Recent media reports from Canada describe how some physicians there are promptly suggesting assisted suicide to patients with less than terminal conditions or who have been denied medical care they seek under the nation’s unitary health care system. The situation has become so stark that in mid-April even the United Nations Committee on the Rights of Persons with Disabilities (UNCRPD) slammed the underlying Medical Assistance in Dying (MAID) law as promotion of “negative, ableist perceptions” of disabled people. As in the U.K., where social service availability is under question and budgets are strained, the impulse to advance death-dealing initiatives to reduce costs is an underplayed aspect of the debate.

In the United States, news is more mixed. A proposal for assisted suicide failed in Nevada, a relatively liberal state not known for its taste in sound social policy. A bill, which has received favorable votes in the legislature, failed when Republican Governor Joe Lombardo issued a strong veto threat against it: “Expansions in palliative care services and continued improvements in advanced pain management make the end-of-life-provisions in AB346 unnecessary, and I would encourage the 2025 Legislature to disregard AB346 because I will not sign it.”

Meanwhile, in New York, where assisted suicide would potentially affect a large swath of people, the state legislature greeted the month of May by passing the Medical Aid in Dying Act (A136/S138). U.S. Congresswoman Elise Stefanik (R-N.Y.) promptly scorned its passage as “putting the elderly, disabled, and terminally ill at risk of coercion and despair.” While the bill passed the State Assembly by a margin of 81-67, advocates for the disabled and their allies hope that the opposition of 20 Assembly Democrats on final passage and the need for New York Senate approval may upend the bill before it reaches Democratic Governor Kathy Hochul, who has not expressed her intentions should it reach her desk.

If approved in New York, assisted suicide would be the law in 11 states and the District of Columbia. Budgetary woes in the United States alongside erosion of respect for human life are a potentially potent combination in the debate over New York’s and similar laws. As in the U.K., disability groups remain strong opponents of these statutes. They have played a major role in the U.K. in holding up passage of the Leadbeater bill, which may yet fail of final adoption and which has consumed far more time and debate than its original sponsors hoped for. An organization in the U.K. called Our Duty of Care frames the debate well. It opposes assisted suicide because “Vulnerable people must be protected from pressure to take their own lives. The lives of disabled & dying people have value and worth. Trust in the clinician-patient relationship must be preserved. It’s the only way to prevent future extension to children, people with non-terminal illness and those who are tired of life.”

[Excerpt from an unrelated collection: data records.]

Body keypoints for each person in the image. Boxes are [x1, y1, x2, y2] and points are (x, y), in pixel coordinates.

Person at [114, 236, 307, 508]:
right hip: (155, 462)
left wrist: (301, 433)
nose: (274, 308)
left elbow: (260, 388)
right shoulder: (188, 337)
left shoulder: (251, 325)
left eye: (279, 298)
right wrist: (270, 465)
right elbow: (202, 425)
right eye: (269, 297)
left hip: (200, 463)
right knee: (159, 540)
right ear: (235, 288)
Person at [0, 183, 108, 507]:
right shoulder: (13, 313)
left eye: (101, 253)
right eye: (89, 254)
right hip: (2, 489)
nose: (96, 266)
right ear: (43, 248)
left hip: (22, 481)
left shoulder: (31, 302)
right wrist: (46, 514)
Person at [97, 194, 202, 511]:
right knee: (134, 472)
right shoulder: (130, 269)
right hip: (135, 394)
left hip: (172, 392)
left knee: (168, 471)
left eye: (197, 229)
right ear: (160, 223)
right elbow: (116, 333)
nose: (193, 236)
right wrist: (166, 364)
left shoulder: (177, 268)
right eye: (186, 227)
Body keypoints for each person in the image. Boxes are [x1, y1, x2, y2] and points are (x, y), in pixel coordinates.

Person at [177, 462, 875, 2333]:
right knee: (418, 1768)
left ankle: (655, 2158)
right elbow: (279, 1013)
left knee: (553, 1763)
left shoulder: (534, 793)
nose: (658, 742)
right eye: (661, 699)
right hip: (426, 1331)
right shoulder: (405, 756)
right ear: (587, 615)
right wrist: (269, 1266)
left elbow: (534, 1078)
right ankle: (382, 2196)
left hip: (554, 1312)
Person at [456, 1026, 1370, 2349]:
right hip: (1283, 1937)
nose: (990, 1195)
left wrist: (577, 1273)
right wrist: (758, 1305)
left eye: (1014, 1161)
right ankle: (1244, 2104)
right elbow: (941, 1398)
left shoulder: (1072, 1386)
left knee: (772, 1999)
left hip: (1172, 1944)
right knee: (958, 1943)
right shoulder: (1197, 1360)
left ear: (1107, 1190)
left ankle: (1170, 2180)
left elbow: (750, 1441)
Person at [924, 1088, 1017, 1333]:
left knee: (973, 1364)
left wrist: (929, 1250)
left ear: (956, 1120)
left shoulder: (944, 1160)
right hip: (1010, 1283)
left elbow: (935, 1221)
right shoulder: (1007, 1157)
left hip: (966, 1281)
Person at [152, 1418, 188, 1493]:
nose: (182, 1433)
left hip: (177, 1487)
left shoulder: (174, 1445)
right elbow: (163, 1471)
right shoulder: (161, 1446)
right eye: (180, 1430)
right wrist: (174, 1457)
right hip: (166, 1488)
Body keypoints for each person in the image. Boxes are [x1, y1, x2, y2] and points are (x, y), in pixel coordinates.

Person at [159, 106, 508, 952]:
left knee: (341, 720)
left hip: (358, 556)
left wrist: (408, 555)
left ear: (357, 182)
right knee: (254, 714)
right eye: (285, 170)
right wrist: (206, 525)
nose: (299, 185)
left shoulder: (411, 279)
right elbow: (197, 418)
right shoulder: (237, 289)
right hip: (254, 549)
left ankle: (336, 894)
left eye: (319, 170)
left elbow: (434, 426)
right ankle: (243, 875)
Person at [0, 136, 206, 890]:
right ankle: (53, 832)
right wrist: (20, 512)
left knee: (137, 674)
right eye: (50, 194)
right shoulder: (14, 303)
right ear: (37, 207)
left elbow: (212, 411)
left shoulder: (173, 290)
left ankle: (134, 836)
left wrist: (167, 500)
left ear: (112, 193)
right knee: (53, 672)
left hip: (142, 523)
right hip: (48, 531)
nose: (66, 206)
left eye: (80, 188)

We will soon know if the heroic campaign by churches, disability campaigners, members of Parliament, media voices, right to life groups, and medical leaders in the U.K. will be enough to block a law its sponsors thought would sail through to Royal Assent. In many ways, this may be the most important bill considered by any democratic body in a generation. In any event, the narrow margins at work here are a strong reminder why every vote counts.

Chuck Donovan served in the Reagan White House as a senior writer and as Deputy Director of Presidential Correspondence until early 1989. He was executive vice president of Family Research Council, a senior fellow at The Heritage Foundation, and founder/president of Charlotte Lozier Institute from 2011 to 2024. He has written and spoken extensively on issues in life and family policy.